The BBC programme alludes to how the School was for a time displaced by people 
Davidson who claimed to have a 'theory of meaning'. So, btw, does anyone want 
to defend 'anomalous monism' as better than of second or third-rate importance 
and as better than an intellectual dead end (contra my post)? I mean, as a kind 
of 'monism' so-called 'anomalous monism' is neither fish nor fowl - it seems to 
want to take away with one hand ['all causation is physical causation'] what it 
gives with the other ['mental events can cause physical events'] in a way that 
is not at all satisfactory but which seems merely metaphysical sleight-of-hand 
(and that's without addressing its flawed assumption that all causation is 
law-like causation etc.)


Donal not Davidson

London






On Tuesday, 12 November 2013, 17:01, "Jlsperanza@xxxxxxx" <Jlsperanza@xxxxxxx> 
wrote:
 


In a message dated 11/11/2013 11:55:57 P.M. Eastern Standard Time,  
lawrencehelm@xxxxxxxxxxxxxx writes:

"I didn't do any additional Post Processing of photos before posting  them 
in this gallery.  Some of the earlier ones have a lot more noise than  I 
would tolerate today"

This is interesting, and inspirational.

I agree that 'noise' can implicate a few _nice_ things! ("Or not", as  
McEvoy should disjunct). 

Below.

Cheers,

Speranza

----

The idea of 'noise' may interest Helm.

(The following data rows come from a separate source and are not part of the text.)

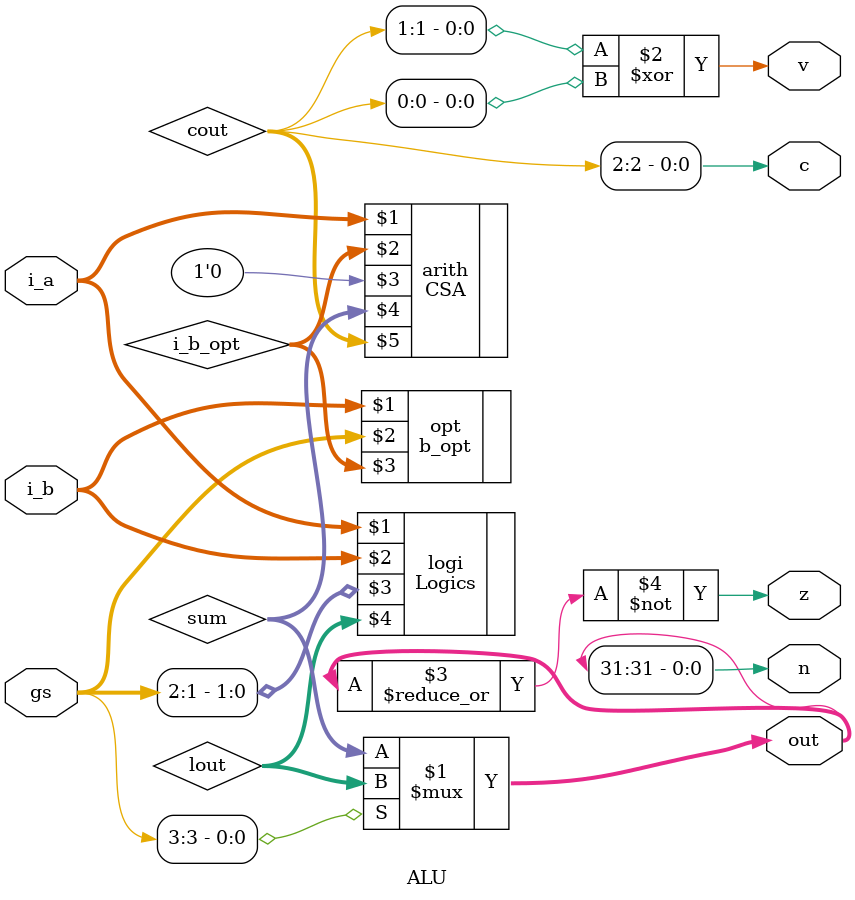
<source format=v>
module ALU  #(
parameter WIDTH = 32
)(
input           [WIDTH-1:0]     i_a, i_b,
input           [3:0]           gs,
output  wire    [WIDTH-1:0]     out,
output                          z,
output                          n,
output                          c,
output                          v
    );
    
    wire 	[WIDTH-1:0]    	 sum;
    wire    [2:0]         	 cout;
    wire	[WIDTH-1:0]		lout;
	wire	[WIDTH-1:0]		i_b_opt;
	
b_opt opt(i_b,gs[3:0],i_b_opt);
CSA arith(i_a,i_b_opt,1'b0,sum,cout);			
Logics logi(i_a,i_b,gs[2:1],lout);
	

assign out  =   (gs[3])?    lout    :   sum;

assign v    =   cout[1]^cout[0];

assign c    =   cout[2];

assign z    =   ~(|out);

assign n    =   out[WIDTH-1];
    
endmodule
</source>
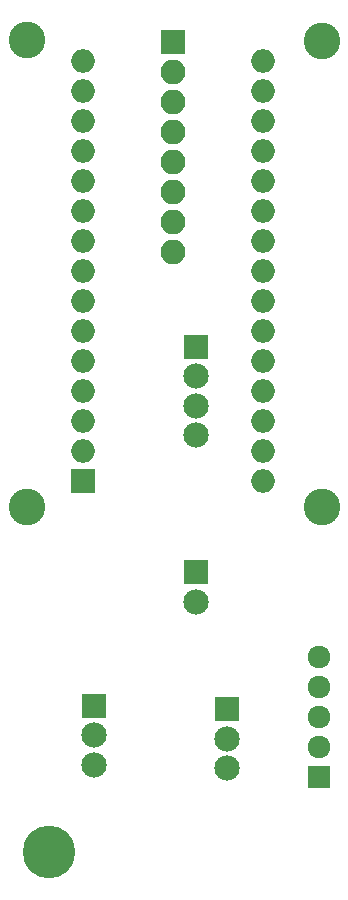
<source format=gts>
G04 #@! TF.GenerationSoftware,KiCad,Pcbnew,(2018-01-30 revision 342197bb3)-makepkg*
G04 #@! TF.CreationDate,2018-02-10T00:50:17-05:00*
G04 #@! TF.ProjectId,DayClock Circuit,446179436C6F636B2043697263756974,rev?*
G04 #@! TF.SameCoordinates,Original*
G04 #@! TF.FileFunction,Soldermask,Top*
G04 #@! TF.FilePolarity,Negative*
%FSLAX46Y46*%
G04 Gerber Fmt 4.6, Leading zero omitted, Abs format (unit mm)*
G04 Created by KiCad (PCBNEW (2018-01-30 revision 342197bb3)-makepkg) date 02/10/18 00:50:17*
%MOMM*%
%LPD*%
G01*
G04 APERTURE LIST*
%ADD10C,3.100000*%
%ADD11C,2.150000*%
%ADD12R,2.150000X2.150000*%
%ADD13R,1.924000X1.924000*%
%ADD14C,1.924000*%
%ADD15C,4.464000*%
%ADD16O,2.000000X2.000000*%
%ADD17R,2.000000X2.000000*%
%ADD18O,2.100000X2.100000*%
%ADD19R,2.100000X2.100000*%
G04 APERTURE END LIST*
D10*
X2500000Y-2400000D03*
X2500000Y-42000000D03*
X27500000Y-42000000D03*
D11*
X19500000Y-64100000D03*
X19500000Y-61600000D03*
D12*
X19500000Y-59100000D03*
X8200000Y-58800000D03*
D11*
X8200000Y-61300000D03*
X8200000Y-63800000D03*
X16800000Y-50000000D03*
D12*
X16800000Y-47500000D03*
D11*
X16800000Y-35900000D03*
X16800000Y-33400000D03*
X16800000Y-30900000D03*
D12*
X16800000Y-28400000D03*
D13*
X27240000Y-64840000D03*
D14*
X27240000Y-62300000D03*
X27240000Y-59760000D03*
X27240000Y-57220000D03*
X27240000Y-54680000D03*
D15*
X4380000Y-71190000D03*
D10*
X27500000Y-2500000D03*
D16*
X22540000Y-4240000D03*
X7300000Y-4240000D03*
X22540000Y-39800000D03*
X7300000Y-6780000D03*
X22540000Y-37260000D03*
X7300000Y-9320000D03*
X22540000Y-34720000D03*
X7300000Y-11860000D03*
X22540000Y-32180000D03*
X7300000Y-14400000D03*
X22540000Y-29640000D03*
X7300000Y-16940000D03*
X22540000Y-27100000D03*
X7300000Y-19480000D03*
X22540000Y-24560000D03*
X7300000Y-22020000D03*
X22540000Y-22020000D03*
X7300000Y-24560000D03*
X22540000Y-19480000D03*
X7300000Y-27100000D03*
X22540000Y-16940000D03*
X7300000Y-29640000D03*
X22540000Y-14400000D03*
X7300000Y-32180000D03*
X22540000Y-11860000D03*
X7300000Y-34720000D03*
X22540000Y-9320000D03*
X7300000Y-37260000D03*
X22540000Y-6780000D03*
D17*
X7300000Y-39800000D03*
D18*
X14900000Y-20380000D03*
X14900000Y-17840000D03*
X14900000Y-15300000D03*
X14900000Y-12760000D03*
X14900000Y-10220000D03*
X14900000Y-7680000D03*
X14900000Y-5140000D03*
D19*
X14900000Y-2600000D03*
M02*

</source>
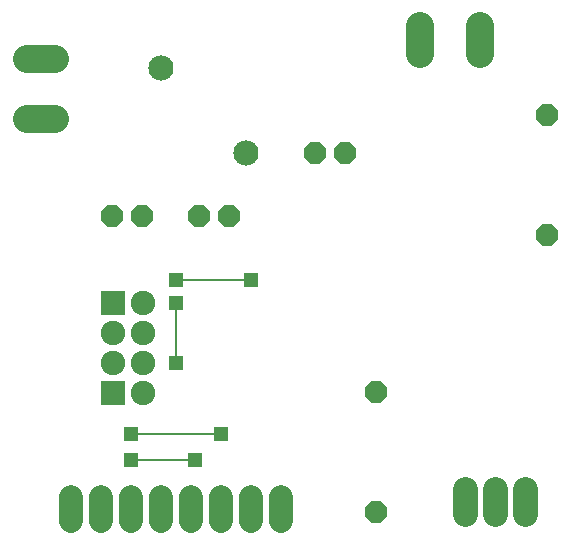
<source format=gbr>
G04 EAGLE Gerber RS-274X export*
G75*
%MOMM*%
%FSLAX34Y34*%
%LPD*%
%INTop Copper*%
%IPPOS*%
%AMOC8*
5,1,8,0,0,1.08239X$1,22.5*%
G01*
%ADD10P,1.979475X8X202.500000*%
%ADD11P,1.979475X8X22.500000*%
%ADD12C,2.133600*%
%ADD13C,2.133600*%
%ADD14P,1.979475X8X112.500000*%
%ADD15R,2.066000X2.066000*%
%ADD16C,2.066000*%
%ADD17C,2.336800*%
%ADD18C,2.032000*%
%ADD19R,1.300000X1.300000*%
%ADD20C,0.152400*%


D10*
X193675Y307975D03*
X168275Y307975D03*
D11*
X95250Y307975D03*
X120650Y307975D03*
D12*
X208301Y361884D03*
X136459Y433726D03*
D10*
X292100Y361950D03*
X266700Y361950D03*
D13*
X393700Y77343D02*
X393700Y56007D01*
X419100Y56007D02*
X419100Y77343D01*
X444500Y77343D02*
X444500Y56007D01*
D14*
X318659Y58015D03*
X318659Y159615D03*
X463550Y292100D03*
X463550Y393700D03*
D15*
X95475Y234950D03*
D16*
X95475Y209550D03*
X95475Y184150D03*
D15*
X95475Y158750D03*
D16*
X120875Y158750D03*
X120875Y184150D03*
X120875Y209550D03*
X120875Y234950D03*
D17*
X46609Y441071D02*
X23241Y441071D01*
X23241Y390779D02*
X46609Y390779D01*
X406146Y445516D02*
X406146Y468884D01*
X355854Y468884D02*
X355854Y445516D01*
D18*
X60325Y70485D02*
X60325Y50165D01*
X85725Y50165D02*
X85725Y70485D01*
X111125Y70485D02*
X111125Y50165D01*
X136525Y50165D02*
X136525Y70485D01*
X161925Y70485D02*
X161925Y50165D01*
X187325Y50165D02*
X187325Y70485D01*
X212725Y70485D02*
X212725Y50165D01*
X238125Y50165D02*
X238125Y70485D01*
D19*
X111125Y123825D03*
X187325Y123825D03*
D20*
X111125Y123825D01*
D19*
X149225Y234950D03*
X149225Y184150D03*
D20*
X149225Y234950D01*
D19*
X149225Y254000D03*
X212725Y254000D03*
D20*
X149225Y254000D01*
D19*
X111125Y101600D03*
X165100Y101600D03*
D20*
X111125Y101600D01*
M02*

</source>
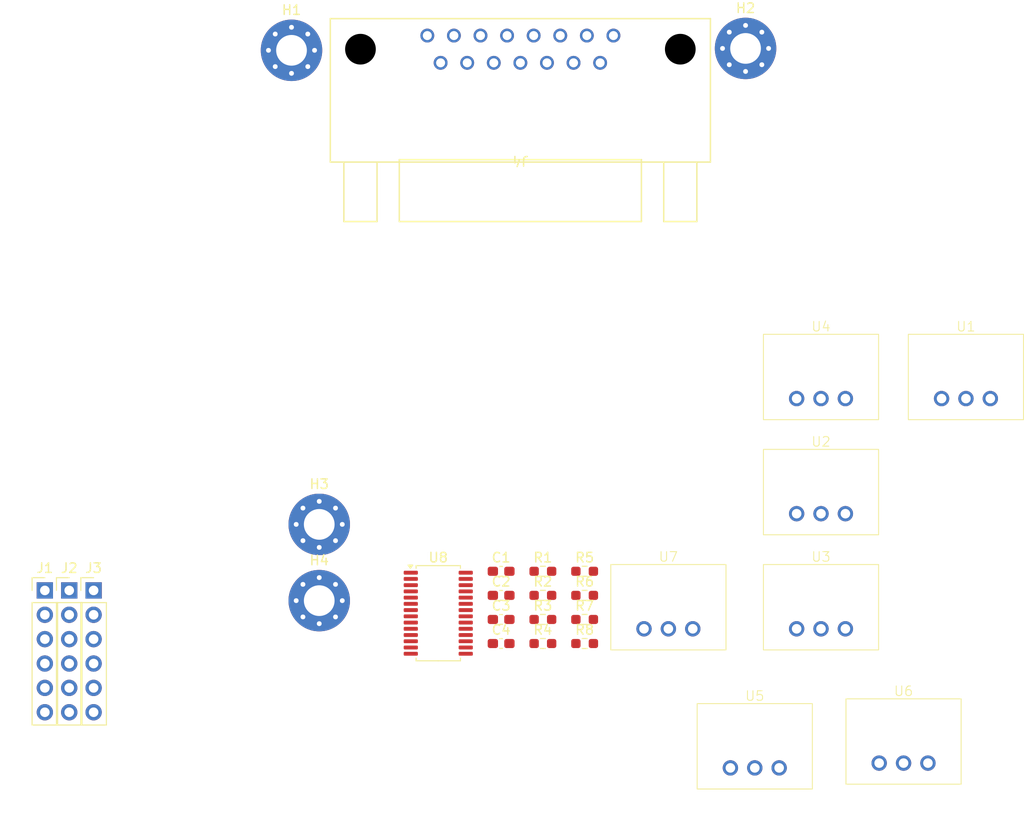
<source format=kicad_pcb>
(kicad_pcb
	(version 20240108)
	(generator "pcbnew")
	(generator_version "8.0")
	(general
		(thickness 1.6)
		(legacy_teardrops no)
	)
	(paper "A4")
	(layers
		(0 "F.Cu" signal)
		(31 "B.Cu" signal)
		(32 "B.Adhes" user "B.Adhesive")
		(33 "F.Adhes" user "F.Adhesive")
		(34 "B.Paste" user)
		(35 "F.Paste" user)
		(36 "B.SilkS" user "B.Silkscreen")
		(37 "F.SilkS" user "F.Silkscreen")
		(38 "B.Mask" user)
		(39 "F.Mask" user)
		(40 "Dwgs.User" user "User.Drawings")
		(41 "Cmts.User" user "User.Comments")
		(42 "Eco1.User" user "User.Eco1")
		(43 "Eco2.User" user "User.Eco2")
		(44 "Edge.Cuts" user)
		(45 "Margin" user)
		(46 "B.CrtYd" user "B.Courtyard")
		(47 "F.CrtYd" user "F.Courtyard")
		(48 "B.Fab" user)
		(49 "F.Fab" user)
		(50 "User.1" user)
		(51 "User.2" user)
		(52 "User.3" user)
		(53 "User.4" user)
		(54 "User.5" user)
		(55 "User.6" user)
		(56 "User.7" user)
		(57 "User.8" user)
		(58 "User.9" user)
	)
	(setup
		(pad_to_mask_clearance 0)
		(allow_soldermask_bridges_in_footprints no)
		(pcbplotparams
			(layerselection 0x00010fc_ffffffff)
			(plot_on_all_layers_selection 0x0000000_00000000)
			(disableapertmacros no)
			(usegerberextensions no)
			(usegerberattributes yes)
			(usegerberadvancedattributes yes)
			(creategerberjobfile yes)
			(dashed_line_dash_ratio 12.000000)
			(dashed_line_gap_ratio 3.000000)
			(svgprecision 4)
			(plotframeref no)
			(viasonmask no)
			(mode 1)
			(useauxorigin no)
			(hpglpennumber 1)
			(hpglpenspeed 20)
			(hpglpendiameter 15.000000)
			(pdf_front_fp_property_popups yes)
			(pdf_back_fp_property_popups yes)
			(dxfpolygonmode yes)
			(dxfimperialunits yes)
			(dxfusepcbnewfont yes)
			(psnegative no)
			(psa4output no)
			(plotreference yes)
			(plotvalue yes)
			(plotfptext yes)
			(plotinvisibletext no)
			(sketchpadsonfab no)
			(subtractmaskfromsilk no)
			(outputformat 1)
			(mirror no)
			(drillshape 1)
			(scaleselection 1)
			(outputdirectory "")
		)
	)
	(net 0 "")
	(net 1 "GND")
	(net 2 "PWM_TIM1_CH1")
	(net 3 "I2C_SCL")
	(net 4 "+12V")
	(net 5 "I2C_SDA")
	(net 6 "Net-(U8-SCL)")
	(net 7 "Net-(U8-SDA)")
	(net 8 "Net-(D1-RA)")
	(net 9 "Net-(D1-GA)")
	(net 10 "Net-(D1-BA)")
	(net 11 "Net-(D2-RA)")
	(net 12 "Net-(D2-GA)")
	(net 13 "Net-(D2-BA)")
	(net 14 "LED1")
	(net 15 "unconnected-(U8-LED10-Pad17)")
	(net 16 "unconnected-(U8-LED6-Pad12)")
	(net 17 "LED2")
	(net 18 "unconnected-(U8-LED13-Pad20)")
	(net 19 "LED4")
	(net 20 "unconnected-(U8-LED7-Pad13)")
	(net 21 "LED5")
	(net 22 "LED3")
	(net 23 "unconnected-(U8-LED15-Pad22)")
	(net 24 "unconnected-(U8-LED9-Pad16)")
	(net 25 "unconnected-(U8-LED14-Pad21)")
	(net 26 "unconnected-(U8-LED12-Pad19)")
	(net 27 "LED0")
	(net 28 "unconnected-(U8-LED11-Pad18)")
	(net 29 "unconnected-(U8-LED8-Pad15)")
	(net 30 "unconnected-(U8-~{OE}-Pad23)")
	(net 31 "+5V")
	(net 32 "PWM_TIM1_CH3")
	(net 33 "PWM_TIM2_CH1")
	(net 34 "PWM_TIM2_CH2")
	(net 35 "PWM_TIM1_CH2")
	(net 36 "PWM_TIM1_CH4")
	(footprint "libs:CONN15_31321_WRE" (layer "F.Cu") (at 149.539999 55.220008 180))
	(footprint "MountingHole:MountingHole_3.2mm_M3_Pad_Via" (layer "F.Cu") (at 128.585 93.115))
	(footprint "Resistor_SMD:R_0603_1608Metric_Pad0.98x0.95mm_HandSolder" (layer "F.Cu") (at 151.885 100.515))
	(footprint "Capacitor_SMD:C_0603_1608Metric_Pad1.08x0.95mm_HandSolder" (layer "F.Cu") (at 147.535 98.005))
	(footprint "Connector_PinHeader_2.54mm:PinHeader_1x06_P2.54mm_Vertical" (layer "F.Cu") (at 102.54 100))
	(footprint "Package_SO:TSSOP-28_4.4x9.7mm_P0.65mm" (layer "F.Cu") (at 140.985 102.375))
	(footprint "libs:173010542" (layer "F.Cu") (at 195.96 80))
	(footprint "Resistor_SMD:R_0603_1608Metric_Pad0.98x0.95mm_HandSolder" (layer "F.Cu") (at 156.235 103.025))
	(footprint "Resistor_SMD:R_0603_1608Metric_Pad0.98x0.95mm_HandSolder" (layer "F.Cu") (at 151.885 105.535))
	(footprint "Resistor_SMD:R_0603_1608Metric_Pad0.98x0.95mm_HandSolder" (layer "F.Cu") (at 156.235 105.535))
	(footprint "libs:173010542" (layer "F.Cu") (at 180.86 92))
	(footprint "MountingHole:MountingHole_3.2mm_M3_Pad_Via" (layer "F.Cu") (at 173 43.5))
	(footprint "MountingHole:MountingHole_3.2mm_M3_Pad_Via" (layer "F.Cu") (at 125.697056 43.697056))
	(footprint "MountingHole:MountingHole_3.2mm_M3_Pad_Via" (layer "F.Cu") (at 128.585 101.065))
	(footprint "Resistor_SMD:R_0603_1608Metric_Pad0.98x0.95mm_HandSolder" (layer "F.Cu") (at 156.235 100.515))
	(footprint "Capacitor_SMD:C_0603_1608Metric_Pad1.08x0.95mm_HandSolder" (layer "F.Cu") (at 147.535 103.025))
	(footprint "Capacitor_SMD:C_0603_1608Metric_Pad1.08x0.95mm_HandSolder" (layer "F.Cu") (at 147.535 105.535))
	(footprint "Resistor_SMD:R_0603_1608Metric_Pad0.98x0.95mm_HandSolder" (layer "F.Cu") (at 156.235 98.005))
	(footprint "Capacitor_SMD:C_0603_1608Metric_Pad1.08x0.95mm_HandSolder" (layer "F.Cu") (at 147.535 100.515))
	(footprint "libs:173010542" (layer "F.Cu") (at 164.96 104))
	(footprint "libs:173010542" (layer "F.Cu") (at 173.96 118.5))
	(footprint "libs:173010542" (layer "F.Cu") (at 189.46 118))
	(footprint "Resistor_SMD:R_0603_1608Metric_Pad0.98x0.95mm_HandSolder" (layer "F.Cu") (at 151.885 98.005))
	(footprint "libs:173010542" (layer "F.Cu") (at 180.86 80))
	(footprint "libs:173010542" (layer "F.Cu") (at 180.86 104))
	(footprint "Connector_PinHeader_2.54mm:PinHeader_1x06_P2.54mm_Vertical" (layer "F.Cu") (at 105.08 100))
	(footprint "Resistor_SMD:R_0603_1608Metric_Pad0.98x0.95mm_HandSolder" (layer "F.Cu") (at 151.885 103.025))
	(footprint "Connector_PinHeader_2.54mm:PinHeader_1x06_P2.54mm_Vertical" (layer "F.Cu") (at 100 100))
)
</source>
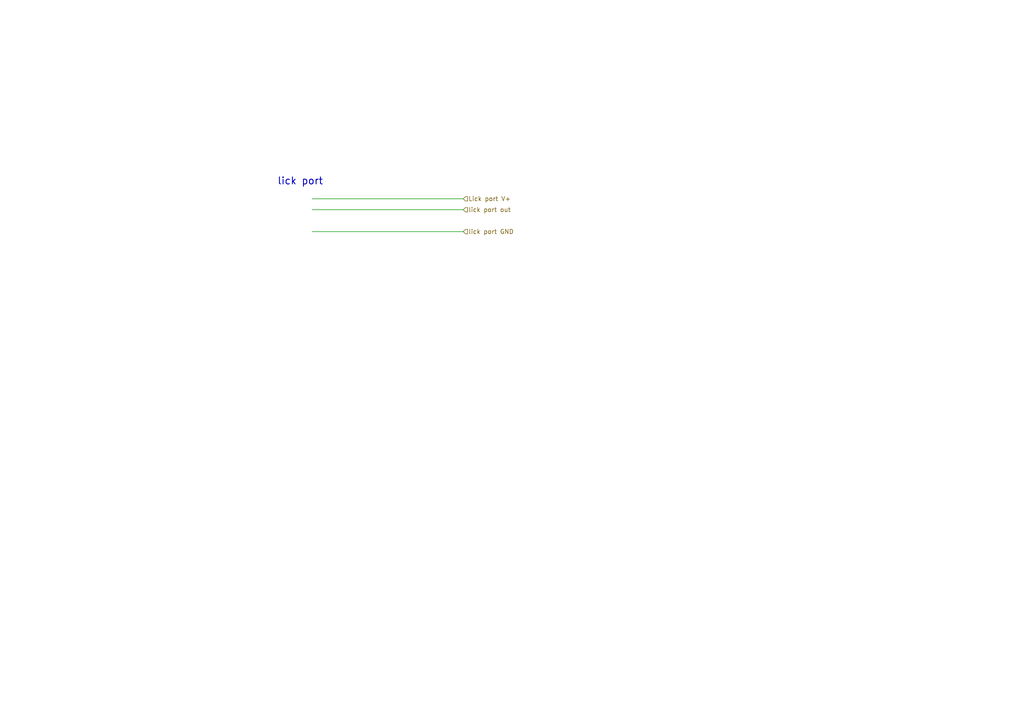
<source format=kicad_sch>
(kicad_sch (version 20211123) (generator eeschema)

  (uuid 64d799be-28c8-48a1-9866-b3678f02aaf2)

  (paper "A4")

  


  (wire (pts (xy 90.551 67.183) (xy 134.366 67.183))
    (stroke (width 0) (type default) (color 0 0 0 0))
    (uuid 805a6d62-00ae-425f-92c7-2f7ac918b1dc)
  )
  (wire (pts (xy 90.551 60.833) (xy 134.366 60.833))
    (stroke (width 0) (type default) (color 0 0 0 0))
    (uuid a5734a79-2500-4942-b573-21e610beee1a)
  )
  (wire (pts (xy 90.551 57.658) (xy 134.366 57.658))
    (stroke (width 0) (type default) (color 0 0 0 0))
    (uuid b76394a4-d900-4954-a543-b5a48fd3aead)
  )

  (text "lick port" (at 80.391 53.848 0)
    (effects (font (size 2.032 2.032) (thickness 0.254) bold) (justify left bottom))
    (uuid 5dcc0a1b-c40c-4ecb-9dc1-9104565f6589)
  )

  (hierarchical_label "lick port GND" (shape input) (at 134.366 67.183 0)
    (effects (font (size 1.27 1.27)) (justify left))
    (uuid 1503fd65-d02f-4b6c-88d8-91d5857589e7)
  )
  (hierarchical_label "lick port out" (shape input) (at 134.366 60.833 0)
    (effects (font (size 1.27 1.27)) (justify left))
    (uuid 2b27b328-817f-4191-994c-3b9647c3995b)
  )
  (hierarchical_label "Lick port V+" (shape input) (at 134.366 57.658 0)
    (effects (font (size 1.27 1.27)) (justify left))
    (uuid 5b8c0410-5d40-42c2-936b-0b09a164df89)
  )
)

</source>
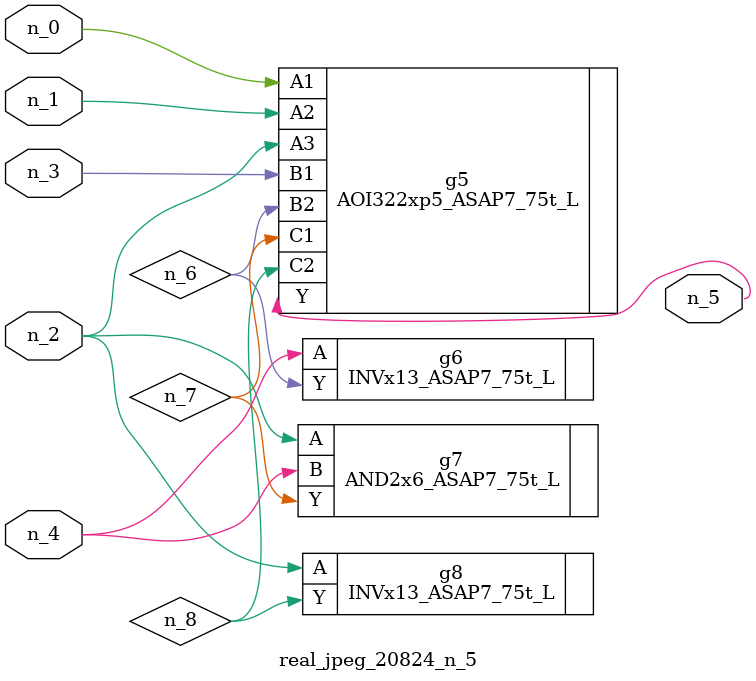
<source format=v>
module real_jpeg_20824_n_5 (n_4, n_0, n_1, n_2, n_3, n_5);

input n_4;
input n_0;
input n_1;
input n_2;
input n_3;

output n_5;

wire n_8;
wire n_6;
wire n_7;

AOI322xp5_ASAP7_75t_L g5 ( 
.A1(n_0),
.A2(n_1),
.A3(n_2),
.B1(n_3),
.B2(n_6),
.C1(n_7),
.C2(n_8),
.Y(n_5)
);

AND2x6_ASAP7_75t_L g7 ( 
.A(n_2),
.B(n_4),
.Y(n_7)
);

INVx13_ASAP7_75t_L g8 ( 
.A(n_2),
.Y(n_8)
);

INVx13_ASAP7_75t_L g6 ( 
.A(n_4),
.Y(n_6)
);


endmodule
</source>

After all, he uses the word! The  
other day, he was bringing my attention, publicly, to an author's use of a  
phrase -- NOT in an audiobook -- along the lines:

"I shall be speaking a lot about this".

"The man", to paraphrase Helm, "was WRITING" -- hardly speaking. 

On the other hand, there's the Shannon, I would think, idea of  'noise'.

When Grice, circa 1965, hoped to improve on previous 'pragmatic' models  to 
deal with certain types of implications, he saw 'conversation' as a  
goal-driven efficiency-regulated endeavour. No noise allowed!

Since Grice was quite a perfectionist (if that's the word), or purist, or  
literalist, I wonder what he would say about this use of 'noise', as applied 
to  the visual realm.

After all, he (Grice) did write an essay -- a pretty dry one --  reprinted 
in Butler, "Analytic Philosophy" (Blackwell, 1965), to provide a  general 
audience what 'the Oxonian school of linguistic analysis' was all about  -- on 
"Some remarks about the senses".

Grice would go with Urmson in thinking that there are FIVE senses:

To quote from Wikipedia:

Traditional senses 
1. Sight
2. Hearing
2. Taste
2. Smell
2. Touch

I would assume that literally, 'noise' (pace Shannon) applies to  'Hearing'.

Again to quote from Wiki:

"The Shannon–Weaver model of communication has been called the "mother of  
all models."[1] It embodies the concepts of information source, message,  
transmitter, signal, channel, noise, receiver, information destination,  
probability of error, encoding, decoding, information rate, channel capacity,  
etc."

On the other hand, I'm not even etymologically sure:

To quote from an online source, below, and there may be more. Or not.

---

ps.

noise (n.) early 13c., "loud outcry, clamor, shouting," from Old French  
noise "din, disturbance, uproar, brawl" (11c., in modern French only in phrase 
chercher noise "to pick a quarrel"), also "rumor, report, news," 
apparently from  Latin nausea "disgust, annoyance, discomfort," literally 
"seasickness" (see  nausea). 

Another theory traces the Old French word to Latin noxia "hurting,  
injury, damage." OED considers that "the sense of the word is against both  
suggestions," but nausea could have developed a sense in Vulgar Latin of  
"unpleasant situation, noise, quarrel" (cf. Old Provençal nauza "noise,  
quarrel"). 
Meaning "loud or unpleasant sound" is from c.1300. Replaced native  gedyn 
(see din).

noise (v.) late 14c., "to praise; to talk loudly about," from noise (n.).  
Related: Noised; noising.

noiseless (adj.) c.1600, from noise (n.) + -less. Related: Noiselessly;  
noiselessness. 

noisy (adj.) 1690s, "making noise," also "full of noise," from noise + -y  
(2). Earlier was noiseful (late 14c.). Related: Noisily;  noisiness.